Washington now enters the final stretch of an unusually-stressful election season. Ending the uncertainty may be good news for business in a sense, but what will the next president do?
It’s especially important in tech, media and telecom. According to one estimate, communications technologies account for about one-sixth of the economy, with a regulator (the Federal Communications Commission) that is constantly seeking to expand its scope and mission, sometimes even without adequate Congressional authority or legal justification.
Not long ago, there was a bipartisan consensus that the country needed more communications technology and that private investment was the best way to make this happen quickly. The subsequent torrent of infrastructure investment that followed deregulation enabled the Internet economy to take off, empowered consumers and extended benefits to virtually all companies that use advanced broadband technologies, in terms of productivity effects and other benefits.
To take a current example, in the continuing debate over “special access” lines (now called business data services) used by big businesses, schools, hospitals, and other large institutions, the FCC is pushing hard for new price controls that will not permit companies to recover their full investments in these broadband deployments. Rather than regulating only in areas where an incumbent has clear market power, the agency wants to regulate in areas in which three or four companies compete, in essence picking winners and losers and favoring the business models of a few companies that free-ride on the prior investments of others.
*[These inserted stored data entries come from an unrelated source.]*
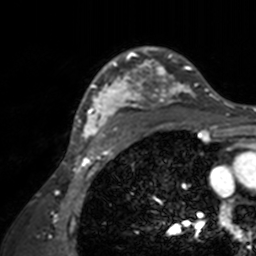
Breast MRI, one axial slice; position 112 of 160 along the scan axis; cropped to one breast; dynamic contrast-enhanced series, time point 2 of 7 at this slice position (early post-contrast); 3 T; TE 1.7 ms, TR 4 ms; 256 × 256 image matrix, field of view 165 × 165 mm. Female patient.
Annotated regions visible in this slice (semi-automatically segmented with operator editing):
- enhancing-tissue mask used for the functional tumour volume (all voxels passing the contrast-enhancement thresholds inside the analysis volume; usually the tumour): bounding box (x1, y1, x2, y2) in pixels: (71, 47, 209, 143)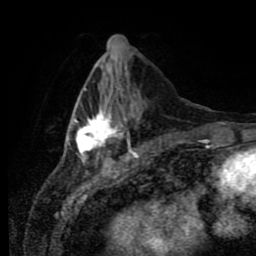
Breast MRI (dynamic contrast-enhanced), one axial slice. Slice 29 of 80 in the series (ordered by position). Cropped to one breast. Dynamic contrast-enhanced series, time point 2 of 11 at this slice position (early post-contrast). 1.5 T. TE 4.2 ms, TR 7 ms. 2 mm slice thickness. 256 × 256 image matrix, field of view 170 × 170 mm. Female patient.
Annotated regions visible in this slice (semi-automatic segmentation, software-assisted and operator-edited):
- enhancing-tissue mask used for the functional tumour volume (all voxels passing the contrast-enhancement thresholds inside the analysis volume; usually the tumour): bounding box (x1, y1, x2, y2) in pixels: (68, 87, 138, 161)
Needless to say, this type of direct interference in functioning, competitive markets — in which faster technologies are being deployed all the time – has a sharply negative effect on investment.
On a happier note, the FCC has also been engaged in a long and complex auction process to make more wireless spectrum available for business and consumer use. If this auction is successful, with more spectrum, we should expect another boom in wireless and more businesses will be able to increase their productivity through faster wireless broadband.”